The LED market is set to be worth £600m globally by 2032 – which is nearly double what airflow technology like the Dyson Airwrap will be worth at the same point.

According to consultant dermatologist Dr Jonathan Kentley, LED technology works by causing the skin to absorb light energy, which then triggers cellular changes in a process known as photobiomodulation (PBM).

“This allows new blood vessels and skin cells to be formed, along with more collagen and elastin,” he tells the BBC.

“PBM has also been used to treat acne as it has anti-inflammatory effects and reduces the amount of oil in the skin,” he adds.

A recent comprehensive study of PBM stated that more clinical trials on humans need to take place to fully understand how it actually works.

US space agency Nasa first began studying the effect of LEDs in the 1990s to see if it could help in cell regeneration.

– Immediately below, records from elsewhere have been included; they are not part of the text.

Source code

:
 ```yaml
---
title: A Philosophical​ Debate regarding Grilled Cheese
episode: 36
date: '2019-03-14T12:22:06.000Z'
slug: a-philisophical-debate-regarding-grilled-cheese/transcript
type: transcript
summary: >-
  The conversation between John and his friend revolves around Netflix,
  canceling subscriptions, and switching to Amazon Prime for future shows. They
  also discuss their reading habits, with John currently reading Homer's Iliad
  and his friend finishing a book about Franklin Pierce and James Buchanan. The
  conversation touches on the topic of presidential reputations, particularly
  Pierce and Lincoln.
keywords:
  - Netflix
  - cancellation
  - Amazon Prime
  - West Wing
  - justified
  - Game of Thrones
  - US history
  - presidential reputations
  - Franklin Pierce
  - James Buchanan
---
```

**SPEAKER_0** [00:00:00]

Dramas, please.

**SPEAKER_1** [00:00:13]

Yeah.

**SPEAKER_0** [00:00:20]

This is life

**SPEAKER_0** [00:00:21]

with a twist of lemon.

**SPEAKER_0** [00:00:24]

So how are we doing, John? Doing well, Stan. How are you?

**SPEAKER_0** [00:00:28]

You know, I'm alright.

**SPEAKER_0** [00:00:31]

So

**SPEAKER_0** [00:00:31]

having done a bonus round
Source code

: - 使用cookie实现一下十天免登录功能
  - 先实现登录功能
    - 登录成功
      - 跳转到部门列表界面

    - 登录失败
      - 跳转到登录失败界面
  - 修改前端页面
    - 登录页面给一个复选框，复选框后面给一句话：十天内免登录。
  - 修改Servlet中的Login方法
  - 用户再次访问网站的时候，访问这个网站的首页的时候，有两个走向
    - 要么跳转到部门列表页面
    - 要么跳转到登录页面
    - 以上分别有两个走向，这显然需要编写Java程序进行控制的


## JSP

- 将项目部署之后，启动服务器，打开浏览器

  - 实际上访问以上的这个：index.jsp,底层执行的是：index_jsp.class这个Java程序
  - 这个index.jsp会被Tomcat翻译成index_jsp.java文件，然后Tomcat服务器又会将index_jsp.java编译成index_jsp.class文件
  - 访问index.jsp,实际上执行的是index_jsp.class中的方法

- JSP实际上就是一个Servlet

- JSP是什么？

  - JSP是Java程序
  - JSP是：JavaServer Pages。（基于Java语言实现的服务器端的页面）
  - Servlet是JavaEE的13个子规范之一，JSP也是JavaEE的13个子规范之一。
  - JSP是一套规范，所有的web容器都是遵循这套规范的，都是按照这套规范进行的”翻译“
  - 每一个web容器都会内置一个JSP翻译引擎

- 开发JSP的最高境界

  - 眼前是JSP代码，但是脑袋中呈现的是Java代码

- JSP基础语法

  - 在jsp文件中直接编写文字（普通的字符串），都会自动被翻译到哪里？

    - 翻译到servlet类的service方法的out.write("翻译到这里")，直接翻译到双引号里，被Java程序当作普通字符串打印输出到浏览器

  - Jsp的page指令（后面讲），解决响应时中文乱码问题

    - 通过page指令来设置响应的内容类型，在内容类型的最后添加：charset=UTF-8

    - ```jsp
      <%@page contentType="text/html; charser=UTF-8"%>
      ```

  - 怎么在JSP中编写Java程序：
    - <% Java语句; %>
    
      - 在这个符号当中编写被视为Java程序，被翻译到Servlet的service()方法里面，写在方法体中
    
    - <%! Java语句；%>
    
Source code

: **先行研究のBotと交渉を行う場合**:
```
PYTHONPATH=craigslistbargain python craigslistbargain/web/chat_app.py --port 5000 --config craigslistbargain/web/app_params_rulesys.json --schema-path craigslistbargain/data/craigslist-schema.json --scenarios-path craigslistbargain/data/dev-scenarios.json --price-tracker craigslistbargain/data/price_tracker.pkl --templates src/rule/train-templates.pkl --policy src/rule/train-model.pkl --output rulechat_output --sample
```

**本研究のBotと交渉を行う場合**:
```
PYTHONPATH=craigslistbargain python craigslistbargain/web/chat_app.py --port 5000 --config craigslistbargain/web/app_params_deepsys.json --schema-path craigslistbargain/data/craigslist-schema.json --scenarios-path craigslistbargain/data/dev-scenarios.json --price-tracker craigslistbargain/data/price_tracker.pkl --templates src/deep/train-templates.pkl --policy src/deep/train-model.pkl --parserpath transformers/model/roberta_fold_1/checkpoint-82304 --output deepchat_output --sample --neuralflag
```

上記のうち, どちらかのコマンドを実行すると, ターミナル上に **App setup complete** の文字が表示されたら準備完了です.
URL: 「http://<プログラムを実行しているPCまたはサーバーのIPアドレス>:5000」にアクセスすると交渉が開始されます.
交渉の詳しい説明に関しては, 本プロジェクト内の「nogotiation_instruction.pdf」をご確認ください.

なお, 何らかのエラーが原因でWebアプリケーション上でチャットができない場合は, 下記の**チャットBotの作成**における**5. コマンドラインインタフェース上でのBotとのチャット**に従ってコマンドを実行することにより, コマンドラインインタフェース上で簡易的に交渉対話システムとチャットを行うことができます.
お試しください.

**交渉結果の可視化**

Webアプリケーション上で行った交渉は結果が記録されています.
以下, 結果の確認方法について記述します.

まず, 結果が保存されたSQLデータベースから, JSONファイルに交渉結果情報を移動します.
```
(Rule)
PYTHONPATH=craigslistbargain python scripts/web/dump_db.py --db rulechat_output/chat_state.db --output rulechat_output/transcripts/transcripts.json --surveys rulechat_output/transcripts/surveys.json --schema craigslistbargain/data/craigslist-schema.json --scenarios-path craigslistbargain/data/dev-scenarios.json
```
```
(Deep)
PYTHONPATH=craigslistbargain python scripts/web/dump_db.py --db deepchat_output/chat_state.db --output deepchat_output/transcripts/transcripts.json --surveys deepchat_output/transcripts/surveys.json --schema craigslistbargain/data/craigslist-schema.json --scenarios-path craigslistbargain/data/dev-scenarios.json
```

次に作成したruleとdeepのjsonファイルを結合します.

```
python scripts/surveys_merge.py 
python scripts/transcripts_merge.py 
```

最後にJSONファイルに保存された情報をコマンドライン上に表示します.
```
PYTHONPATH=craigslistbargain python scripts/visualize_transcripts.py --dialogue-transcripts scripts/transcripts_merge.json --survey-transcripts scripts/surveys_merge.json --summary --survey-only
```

Since then, medical-grade devices have been used by dermatologists “for many years”, according to Dr Kentley.

But at-home masks have only been on the retail market for about five years and cost a fraction of the medical devices.

The main differences between medical devices and High Street masks are the strength of the LEDs, the number of bulbs on the device and how close they sit to the skin’s surface when being used.

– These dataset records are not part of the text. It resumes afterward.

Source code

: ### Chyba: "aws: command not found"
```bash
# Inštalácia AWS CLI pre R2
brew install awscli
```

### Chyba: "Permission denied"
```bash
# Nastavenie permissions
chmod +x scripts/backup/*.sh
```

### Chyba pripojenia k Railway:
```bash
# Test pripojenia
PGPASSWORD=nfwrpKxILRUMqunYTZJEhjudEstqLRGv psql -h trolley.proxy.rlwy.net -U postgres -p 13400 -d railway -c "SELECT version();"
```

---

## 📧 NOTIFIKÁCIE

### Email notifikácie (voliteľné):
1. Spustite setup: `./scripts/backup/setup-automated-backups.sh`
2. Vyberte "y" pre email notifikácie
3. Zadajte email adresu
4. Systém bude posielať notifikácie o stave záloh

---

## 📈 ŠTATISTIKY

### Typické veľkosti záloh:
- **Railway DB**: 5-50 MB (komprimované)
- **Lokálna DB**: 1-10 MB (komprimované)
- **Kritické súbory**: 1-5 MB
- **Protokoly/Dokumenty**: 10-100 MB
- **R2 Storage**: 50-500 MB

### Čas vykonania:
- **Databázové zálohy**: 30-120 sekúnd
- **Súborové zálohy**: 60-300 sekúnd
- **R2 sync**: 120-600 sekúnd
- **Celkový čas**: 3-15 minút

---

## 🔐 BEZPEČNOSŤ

LED therapy masks are ‘visually interesting’

Dr Justine Kluk, who runs her own dermatology clinic and specialises in treating acne, believes that while at-home masks “sound promising”, mask wholesale manufacturers are “speculating” about their benefits.

“I don’t believe anyone has run clinical trials of the LED mask at home to see if it is the same dose as a device you would use in a clinic or hospital,” she tells the BBC.

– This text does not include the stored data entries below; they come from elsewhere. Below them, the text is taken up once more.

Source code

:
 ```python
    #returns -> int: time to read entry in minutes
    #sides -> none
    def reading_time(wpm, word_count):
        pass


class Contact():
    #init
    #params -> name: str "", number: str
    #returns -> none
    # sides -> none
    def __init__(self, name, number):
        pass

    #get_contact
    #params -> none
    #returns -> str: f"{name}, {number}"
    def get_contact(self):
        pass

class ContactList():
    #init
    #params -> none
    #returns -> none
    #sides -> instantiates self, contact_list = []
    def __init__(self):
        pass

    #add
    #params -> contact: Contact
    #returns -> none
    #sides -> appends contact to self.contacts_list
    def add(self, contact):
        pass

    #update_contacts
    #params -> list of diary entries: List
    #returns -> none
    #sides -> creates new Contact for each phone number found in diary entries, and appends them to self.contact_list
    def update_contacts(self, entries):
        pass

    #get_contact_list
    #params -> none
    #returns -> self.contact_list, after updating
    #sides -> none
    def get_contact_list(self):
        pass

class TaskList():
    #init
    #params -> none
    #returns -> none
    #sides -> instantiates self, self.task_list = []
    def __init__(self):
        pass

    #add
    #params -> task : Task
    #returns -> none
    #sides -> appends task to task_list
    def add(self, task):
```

“No-one is testing these devices in big enough sample sizes for long enough periods of time for us to feel really confident.

“So I believe the benefits from using one of these masks is probably very modest,” she adds.

Skincare makes up nearly half of all global sales in the beauty industry – and is set to continue to grow more than the likes of haircare, make-up and fragrance in the next year.

This is being boosted by Generation Z (those born between 1995 and 2009) and even Generation Alpha (born 2010 to now) whose skincare fascination is said to be fuelled by social media trends.

Dr Kluk says she has noticed “that people’s interest in at-home skin care and treatments has increased hugely since Covid” and believes the “visually interesting” element of the at-home LED mask makes it such an eye-catching product to sell online.

“People sitting watching TV wearing a red LED mask increases people’s curiosity.

“Every other consultation I’ve had for the last six months, has involved people asking me about LED masks,” she adds.